I saw people being healed instantly of a great many different diseases and physical ailments, and with every service I watched, my faith grew and strengthened. My stubbornness and determination grew too. I was also angry, but at the right personality – the lying, destroying enemy of our faith and our lives. I learned how to take authority better over him, and over my responses to his attacks. I learned how to talk life, not death! John 10:10 became my life verse that year and it still is.

So I do get it, about the temperament. I understand the stress, the mental and emotional stress in addition to all the physical stress. The people you meet are not ALL pleasant, not even the nurses and therapists. But Father God is. For that I was and am very grateful! He led me a life and work of intercessory prayer during that year, as I saw so many other patients and their families struggling, and many medical personnel also struggling to do their hard jobs. Some were wonderful to me, some were abrupt and impatient. They all needed prayer!

Most of my family and friends could not truly understand, even though they wanted to help in some way.

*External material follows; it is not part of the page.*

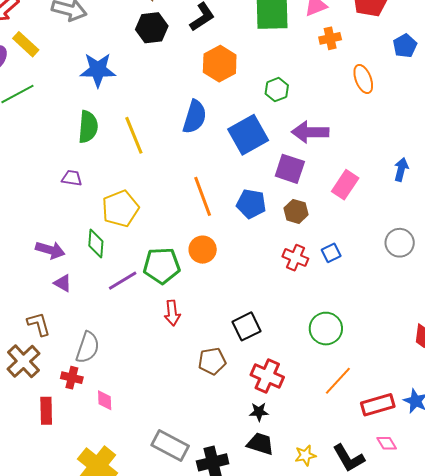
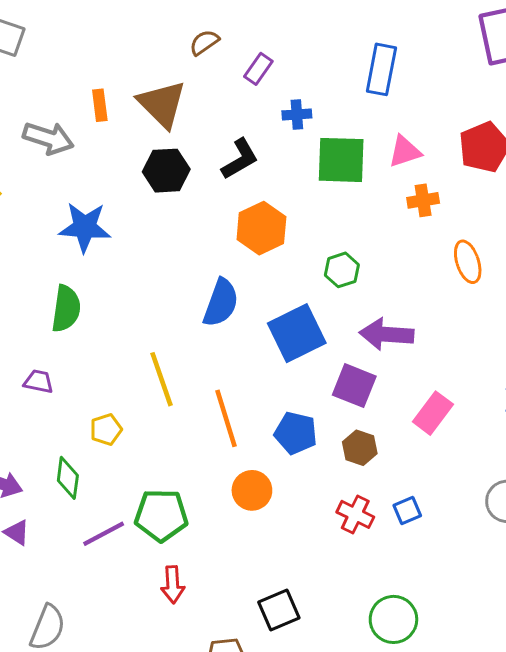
yellow line: (134, 135) -> (162, 379), moved
yellow pentagon: (120, 209) -> (106, 429), size x0.6
orange circle: (203, 250) -> (252, 490), moved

For a long time I was not allowed to be around people outside the hospital because of my depressed immune system, so people would bring food to the door, ring the doorbell and leave a box outside the door. I would rather they had just prayed and not done that, it required me to get out of bed, get slowly down the hallway, open the door, pick up whatever it was and bring it in. Shelby was the exception, she could just bring whatever I needed, come inside and do whatever I needed, without my having to get out of bed.

2011 was a very different year. I learned a lot, about myself, about how great our God is, His word, and what His will is for me, and for you – Life, and that more abundant.